=== Begin Enclosure ===

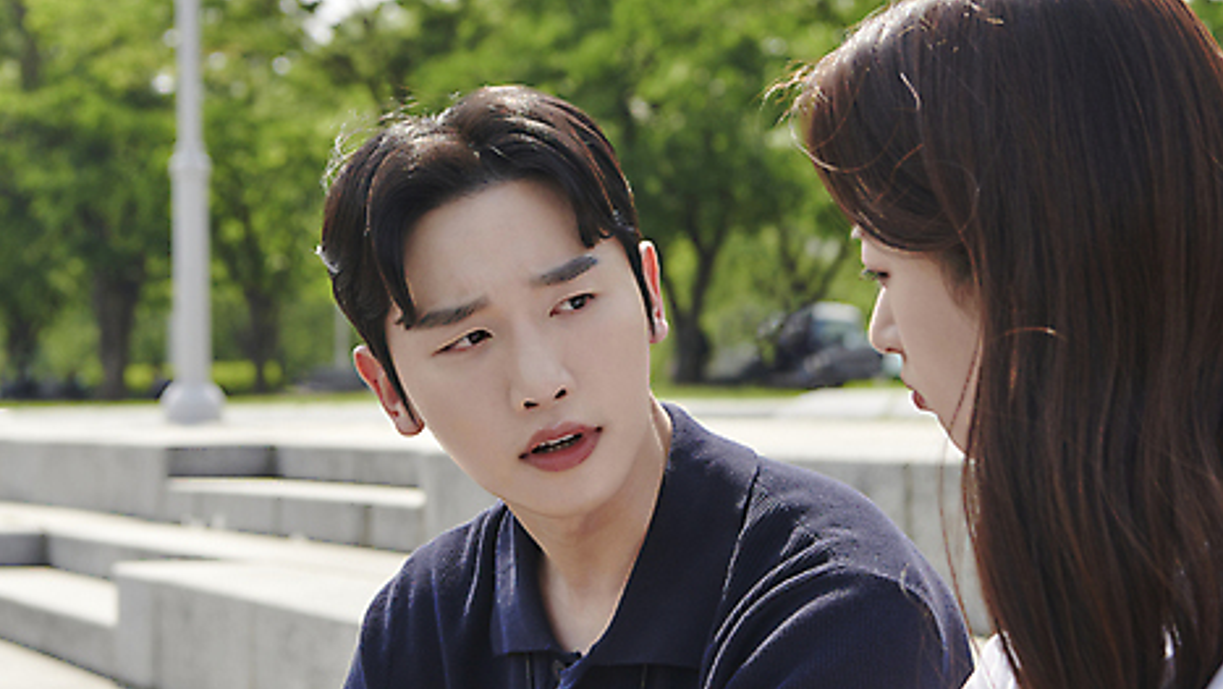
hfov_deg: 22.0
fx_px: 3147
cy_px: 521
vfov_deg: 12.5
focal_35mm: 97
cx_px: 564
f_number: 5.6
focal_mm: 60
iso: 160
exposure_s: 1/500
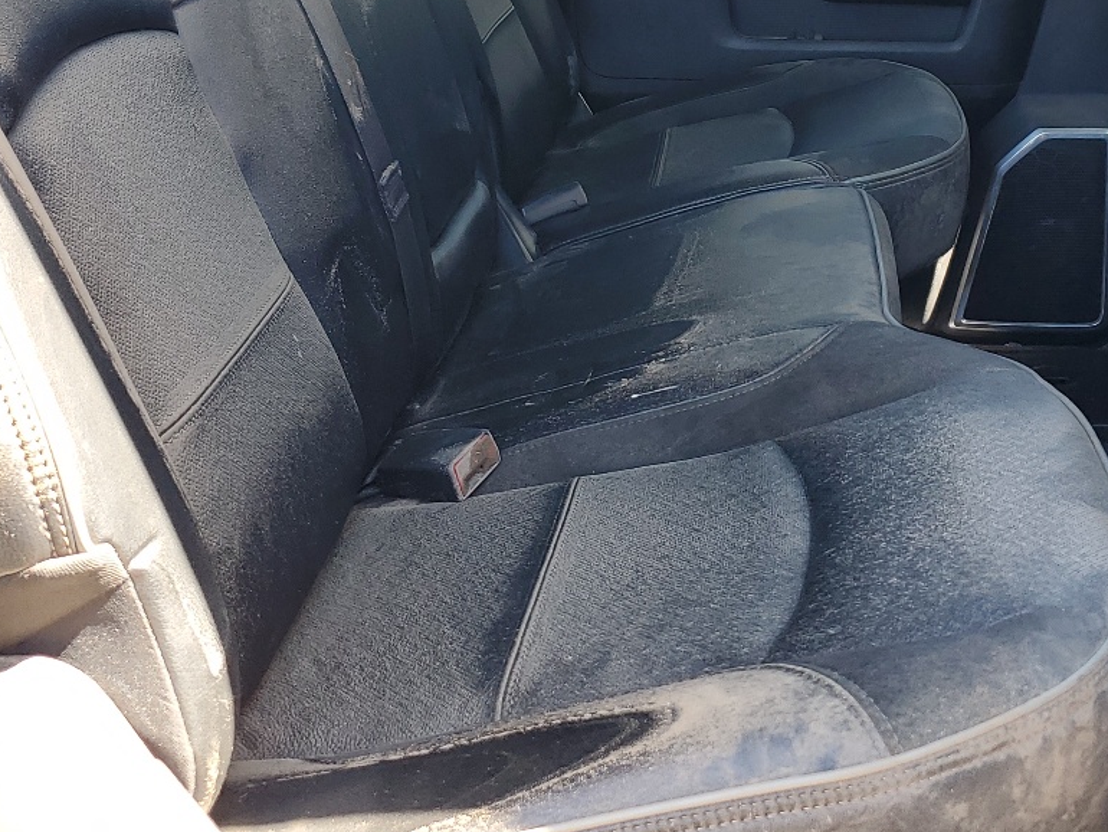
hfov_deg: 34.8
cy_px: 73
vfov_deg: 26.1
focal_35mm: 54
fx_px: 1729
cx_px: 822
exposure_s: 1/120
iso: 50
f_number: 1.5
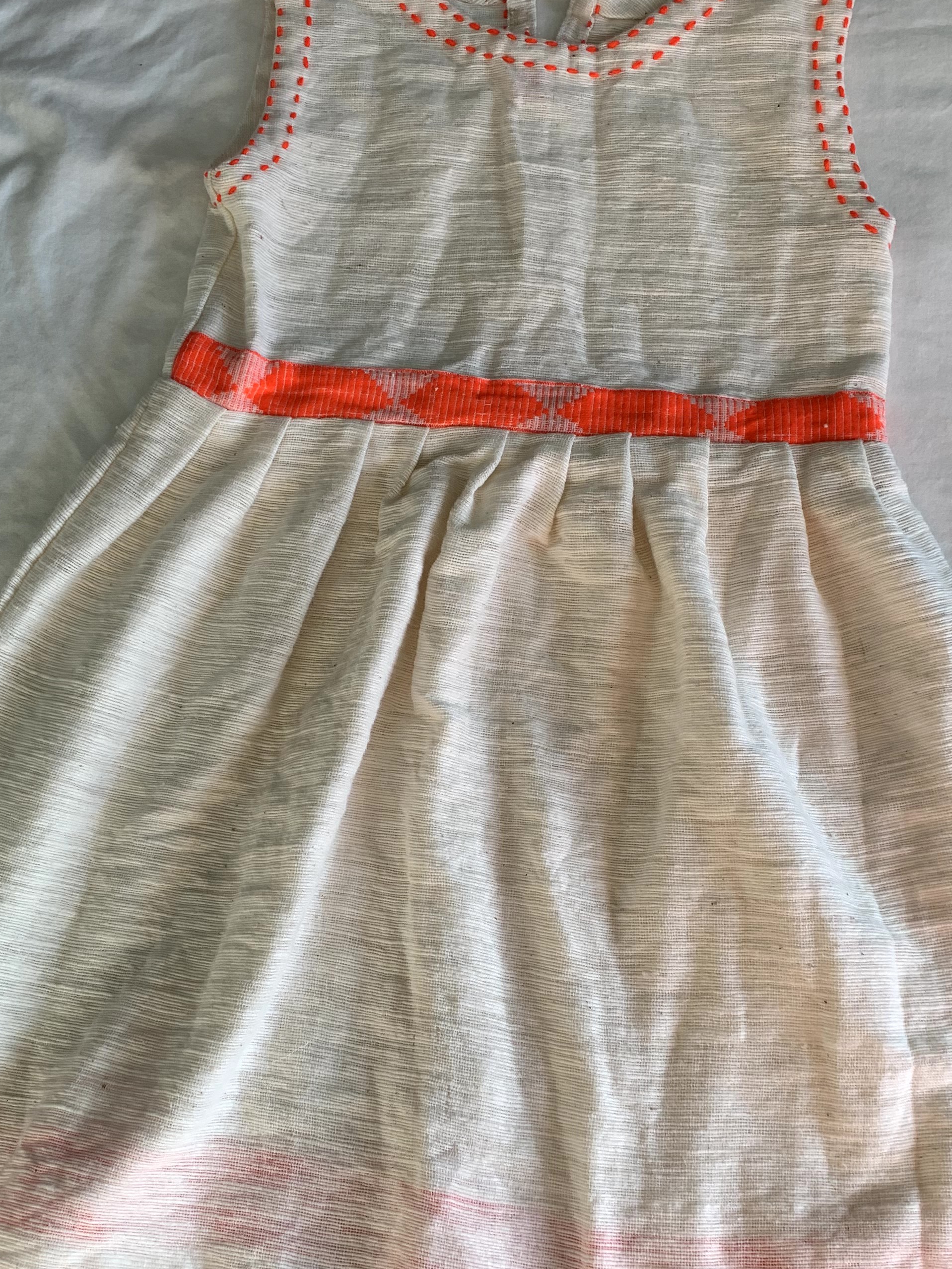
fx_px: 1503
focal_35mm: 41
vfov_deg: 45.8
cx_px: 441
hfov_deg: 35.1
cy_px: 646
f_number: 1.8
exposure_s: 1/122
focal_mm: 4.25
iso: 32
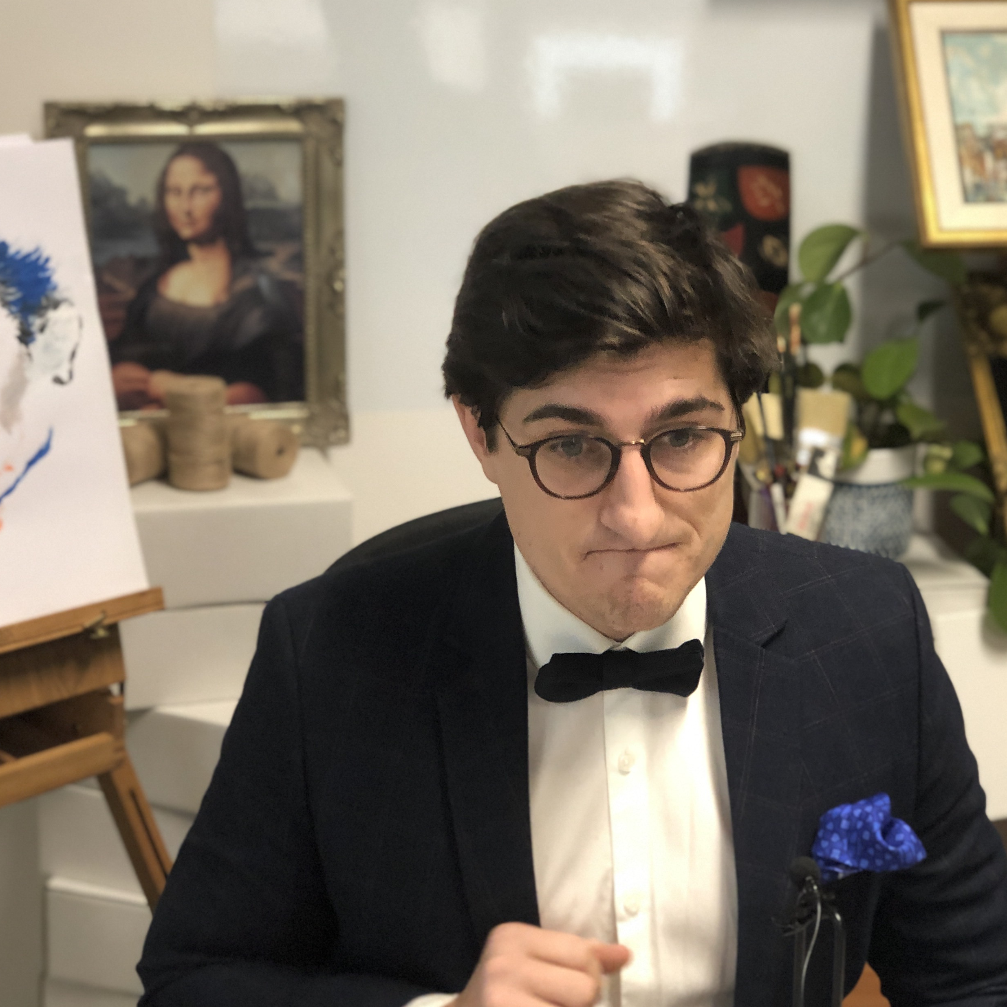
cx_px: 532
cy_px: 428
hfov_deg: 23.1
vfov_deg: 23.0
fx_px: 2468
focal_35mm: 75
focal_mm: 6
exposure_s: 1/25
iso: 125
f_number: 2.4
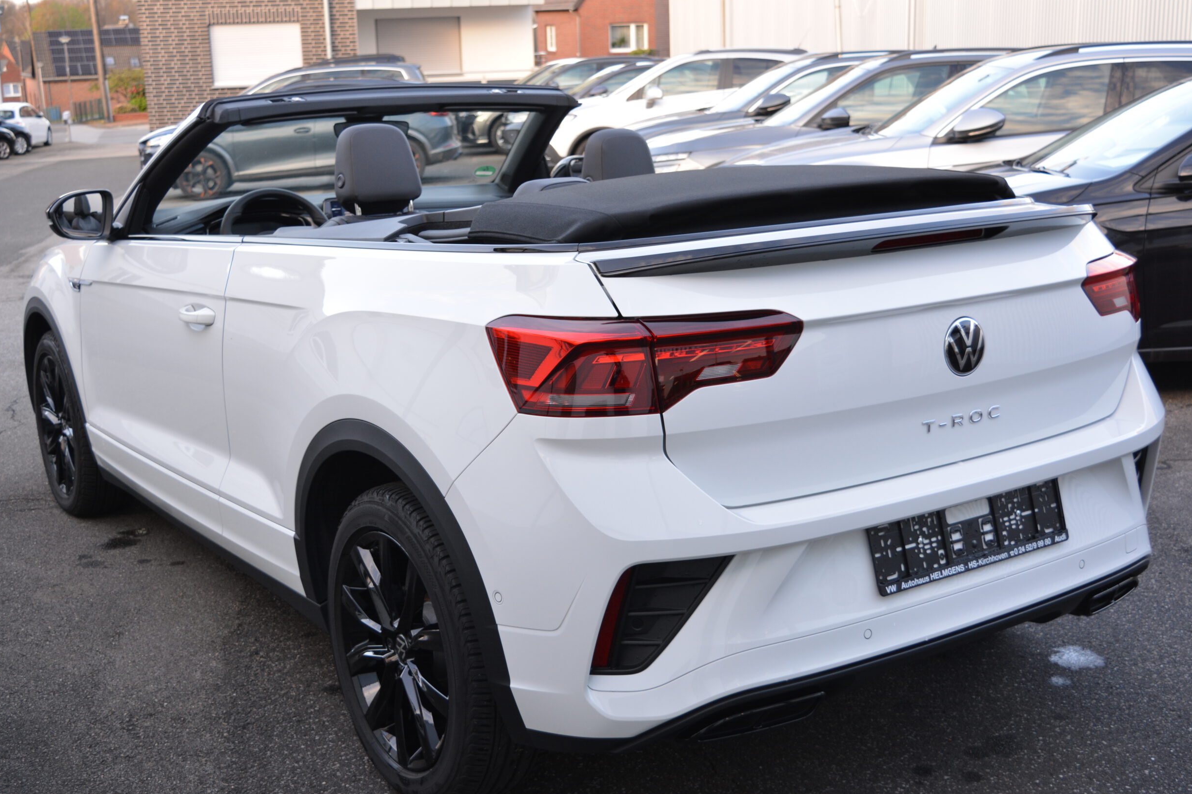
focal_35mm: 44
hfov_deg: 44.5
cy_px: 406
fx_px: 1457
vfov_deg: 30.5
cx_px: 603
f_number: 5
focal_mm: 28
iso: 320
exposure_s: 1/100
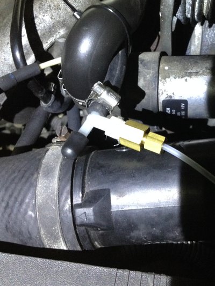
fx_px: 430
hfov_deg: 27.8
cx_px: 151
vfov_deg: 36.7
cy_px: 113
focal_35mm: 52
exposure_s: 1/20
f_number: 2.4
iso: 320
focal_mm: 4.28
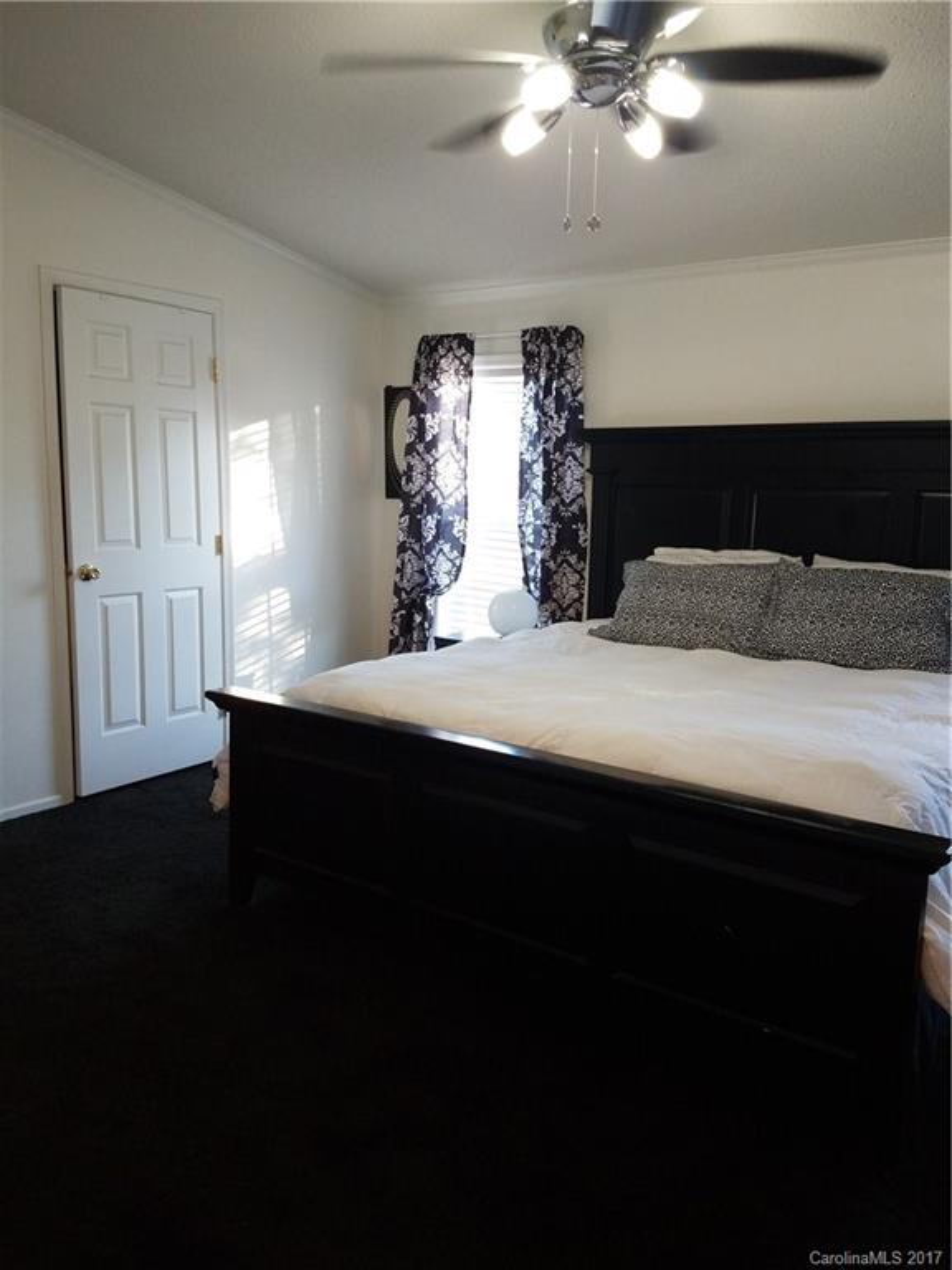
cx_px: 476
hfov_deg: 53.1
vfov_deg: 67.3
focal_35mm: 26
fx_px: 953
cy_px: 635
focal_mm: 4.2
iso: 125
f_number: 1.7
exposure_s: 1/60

=== End Enclosure ===

■ ASSIGNMENT:
Since the copy must contain no pictures, return only the text of the records, exactly as it stands.

■ SOLUTION FOR THIS EXERCISE:
hfov_deg: 22.0
fx_px: 3147
cy_px: 521
vfov_deg: 12.5
focal_35mm: 97
cx_px: 564
f_number: 5.6
focal_mm: 60
iso: 160
exposure_s: 1/500
hfov_deg: 34.8
cy_px: 73
vfov_deg: 26.1
focal_35mm: 54
fx_px: 1729
cx_px: 822
exposure_s: 1/120
iso: 50
f_number: 1.5
fx_px: 1503
focal_35mm: 41
vfov_deg: 45.8
cx_px: 441
hfov_deg: 35.1
cy_px: 646
f_number: 1.8
exposure_s: 1/122
focal_mm: 4.25
iso: 32
cx_px: 532
cy_px: 428
hfov_deg: 23.1
vfov_deg: 23.0
fx_px: 2468
focal_35mm: 75
focal_mm: 6
exposure_s: 1/25
iso: 125
f_number: 2.4
focal_35mm: 44
hfov_deg: 44.5
cy_px: 406
fx_px: 1457
vfov_deg: 30.5
cx_px: 603
f_number: 5
focal_mm: 28
iso: 320
exposure_s: 1/100
fx_px: 430
hfov_deg: 27.8
cx_px: 151
vfov_deg: 36.7
cy_px: 113
focal_35mm: 52
exposure_s: 1/20
f_number: 2.4
iso: 320
focal_mm: 4.28
cx_px: 476
hfov_deg: 53.1
vfov_deg: 67.3
focal_35mm: 26
fx_px: 953
cy_px: 635
focal_mm: 4.2
iso: 125
f_number: 1.7
exposure_s: 1/60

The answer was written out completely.